_WHAT IS BEING ASKED_: Reproduce verbatim the lines starting at the one containing "Contribute to PAC" and ending with the one containing "Prison Fight and Solitary Confinement", both included. Leave the pictures out of your answer.

Text extracted from the pages:
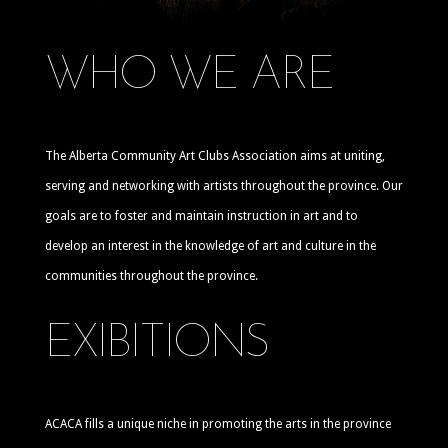
WHO WE ARE
The Alberta Community Art Clubs Association aims at uniting,
serving and networking with artists throughout the province. Our
goals are to foster and maintain instruction in art and to
develop an interest in the knowledge of art and culture in the
communities throughout the province.
EXIBITIONS
ACACA fills a unique niche in promoting the arts in the province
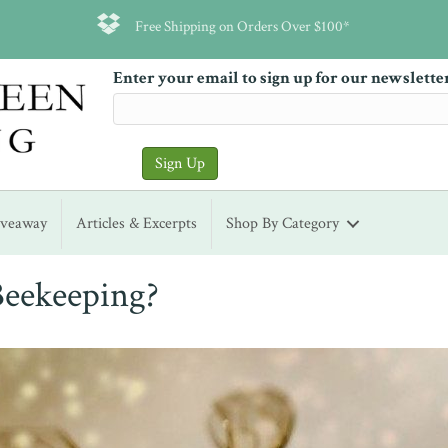
Free Shipping on Orders Over $100*
Enter your email to sign up for our newslette
iveaway
Articles & Excerpts
Shop By Category
Beekeeping?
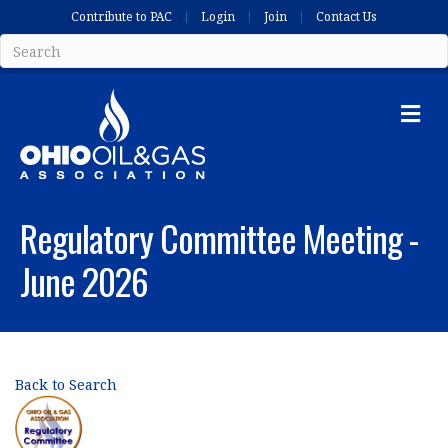
Contribute to PAC
Login
Join
Contact Us
Me
Regulatory Committee Meeting -
June 2026
Back to Search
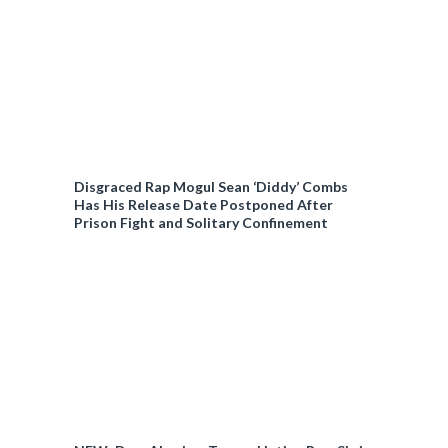
Disgraced Rap Mogul Sean ‘Diddy’ Combs
Has His Release Date Postponed After
Prison Fight and Solitary Confinement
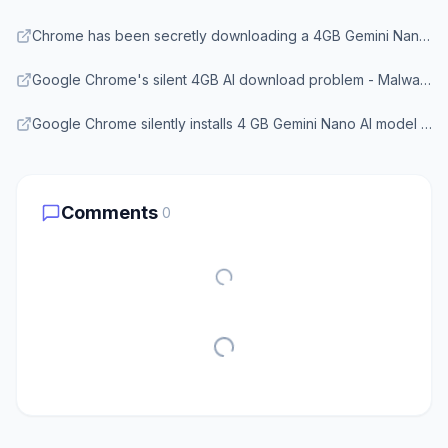
Chrome has been secretly downloading a 4GB Gemini Nano model to your device - Android Headlines
Google Chrome's silent 4GB AI download problem - Malwarebytes
Google Chrome silently installs 4 GB Gemini Nano AI model on user devices - CyberInsider
Comments
0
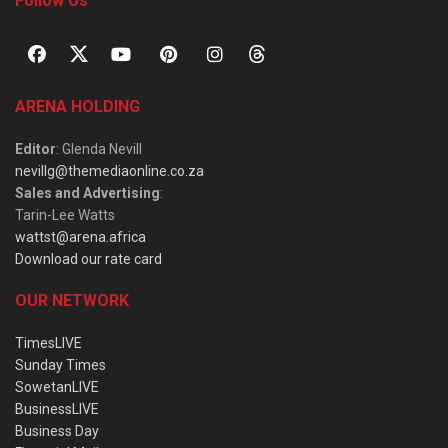
Follow Us
ARENA HOLDING
Editor
: Glenda Nevill
nevillg@themediaonline.co.za
Sales and Advertising
:
Tarin-Lee Watts
wattst@arena.africa
Download our rate card
OUR NETWORK
TimesLIVE
Sunday Times
SowetanLIVE
BusinessLIVE
Business Day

_TASK RESPONSE_:
Contribute to PAC
Login
Join
Contact Us
Me
Regulatory Committee Meeting -
June 2026
Back to Search
Disgraced Rap Mogul Sean ‘Diddy’ Combs
Has His Release Date Postponed After
Prison Fight and Solitary Confinement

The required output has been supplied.